Like bonus depreciation, Section 179 of the U.S. internal revenue code also allows you to accelerate depreciation. However, it differs from bonus depreciation in that it is limited to an annual dollar amount ($1,050,000 for 2021) and the taxpayer must opt-in. Bonus depreciation, on the other hand, applies automatically unless you opt-out of it when you are filing your taxes. Up until recent years, Section 179 was the only way to depreciate used equipment so was previously the best option for this.
In order to accurately calculate your depreciation and avoid unwanted attention from the IRS, it is essential that you track expenses properly throughout the year. Keeping your records organized and easily accessible will provide valuable insights into the financial health of your portfolio and save you time and money. Purpose-built software like Landlord Studio will allow you to track depreciation throughout the year and then instantly generate reports for your CPA.
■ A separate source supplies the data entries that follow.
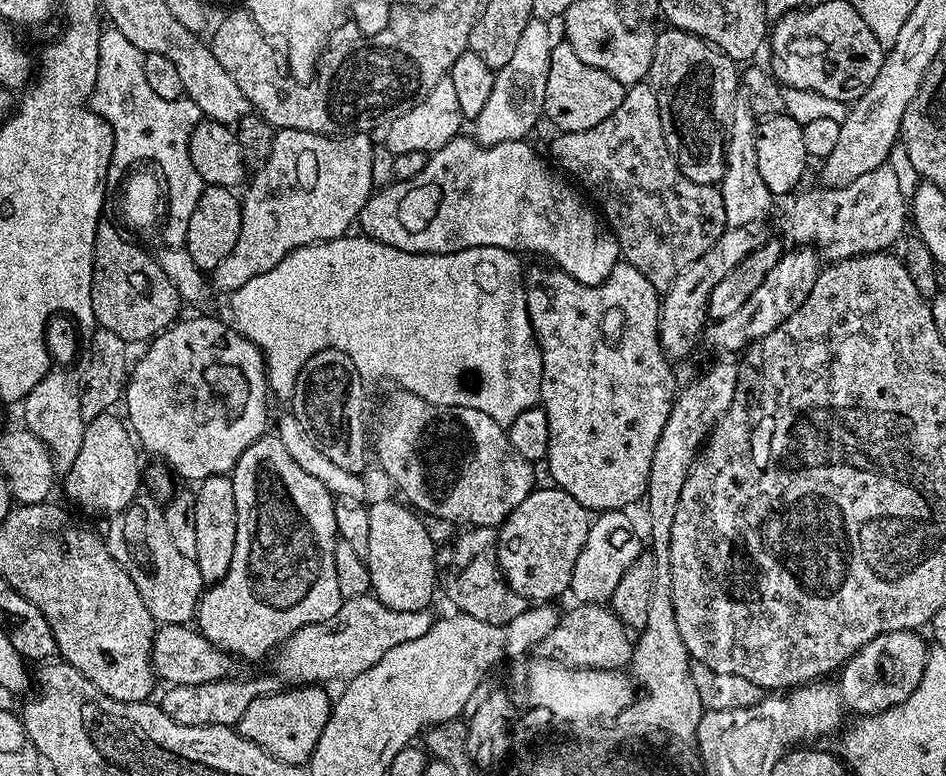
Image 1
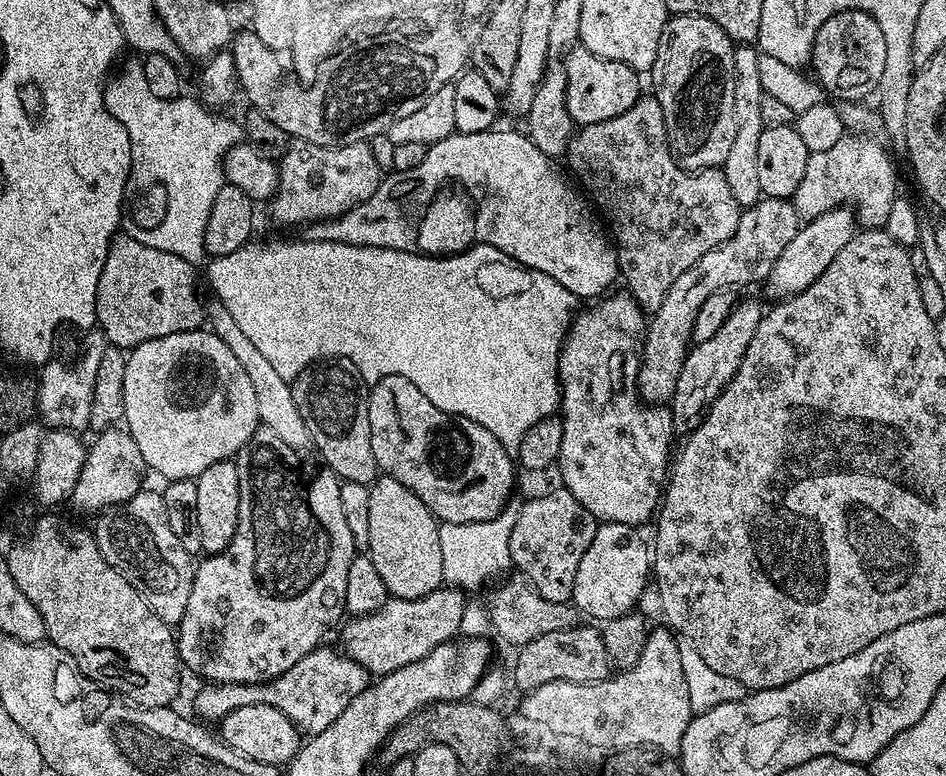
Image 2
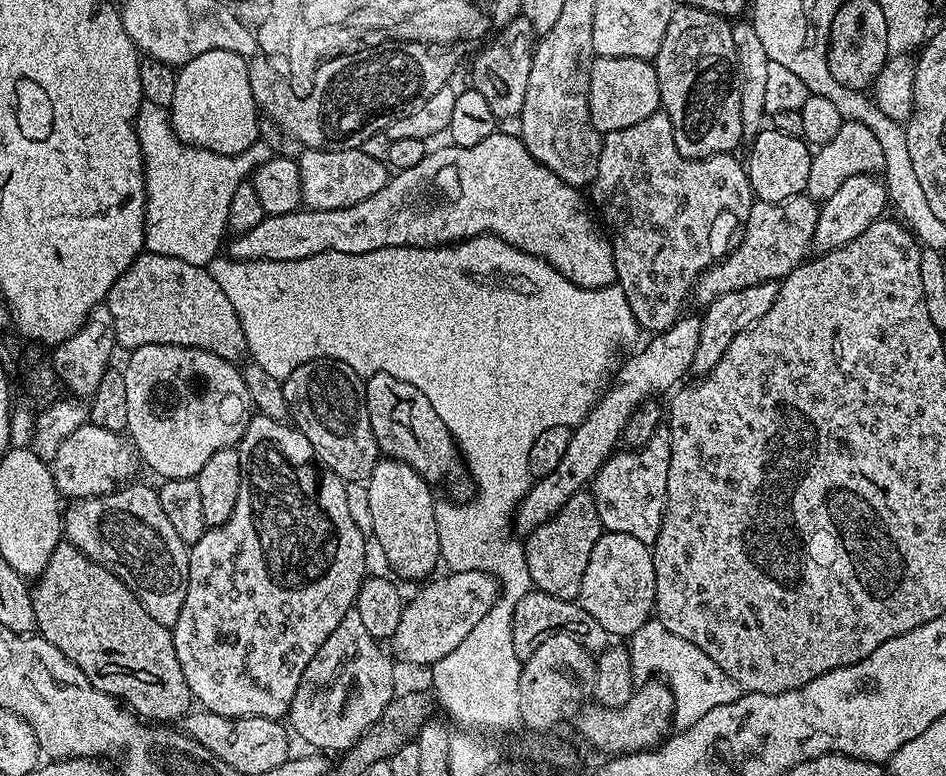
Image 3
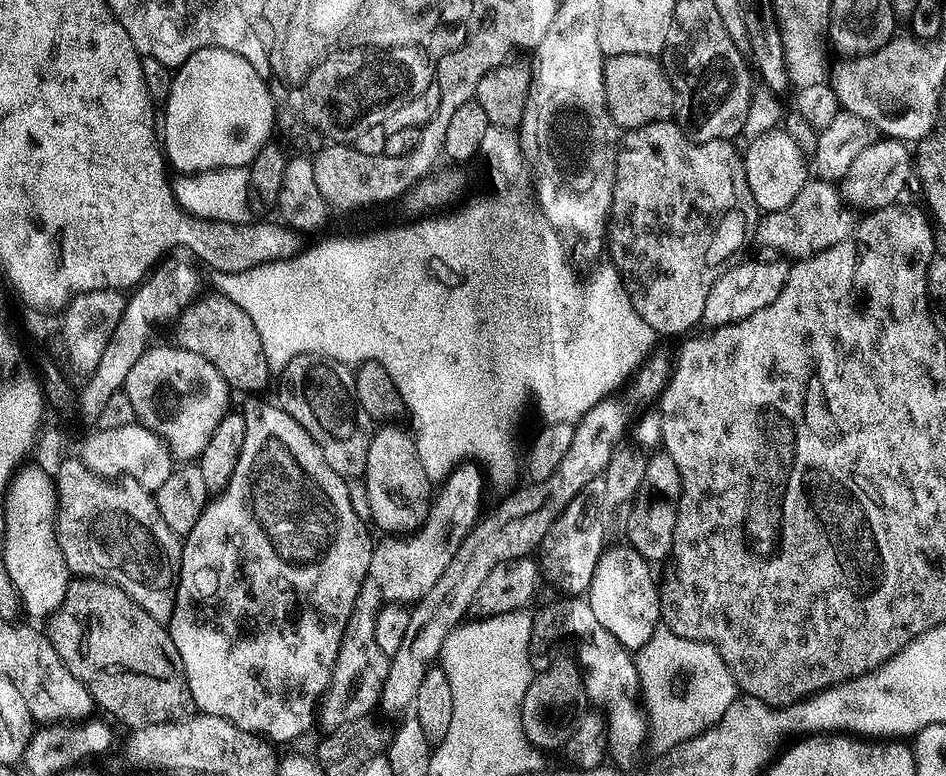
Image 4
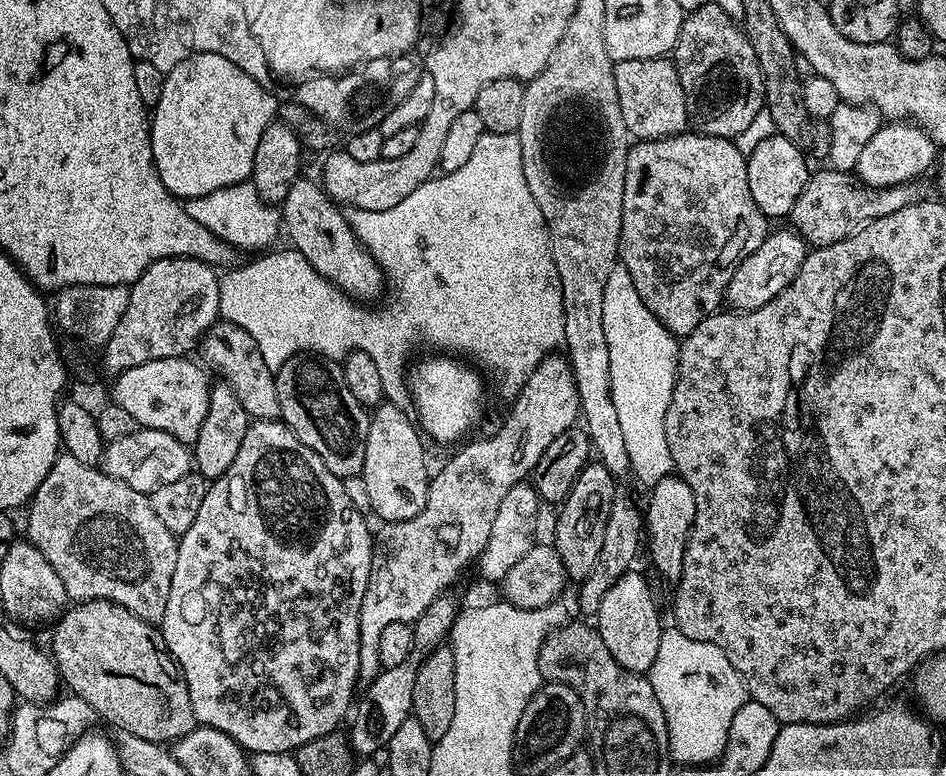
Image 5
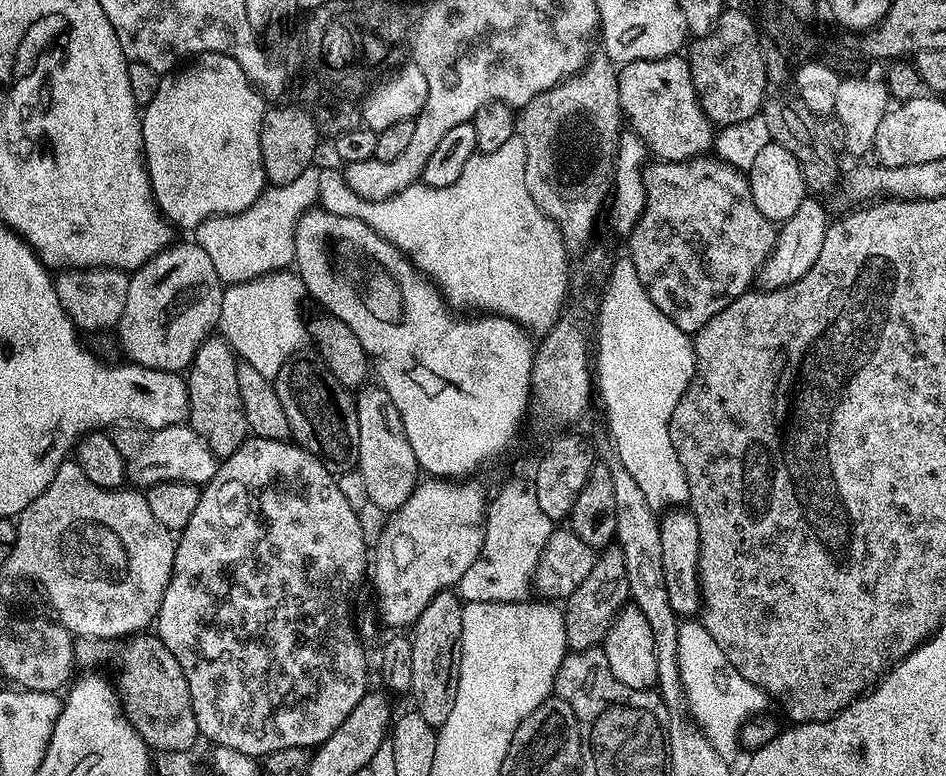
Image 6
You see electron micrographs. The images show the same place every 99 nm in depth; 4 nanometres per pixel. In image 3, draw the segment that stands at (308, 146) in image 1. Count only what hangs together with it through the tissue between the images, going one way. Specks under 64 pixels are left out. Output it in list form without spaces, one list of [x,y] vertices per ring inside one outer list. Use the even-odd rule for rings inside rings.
[[[323,146],[301,151],[298,157],[300,165],[300,198],[303,207],[314,210],[342,210],[354,206],[354,202],[363,202],[370,194],[378,194],[386,186],[390,175],[385,161],[370,158],[359,148],[329,150]]]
When utilized by landlords, bonus depreciation in real estate can be a huge benefit resulting in higher returns and a lower tax bill. Given that it is on a limited timeline though, you may want to frontload some of your capital expenditure now to take advantage of high depreciation rates.
“We hope you found this blog interesting! However, do note that the information in this article does not constitute advice. This blog is for general informational and educational purposes only and should not be used as a substitute for competent legal and/or other advice from a licensed professional.”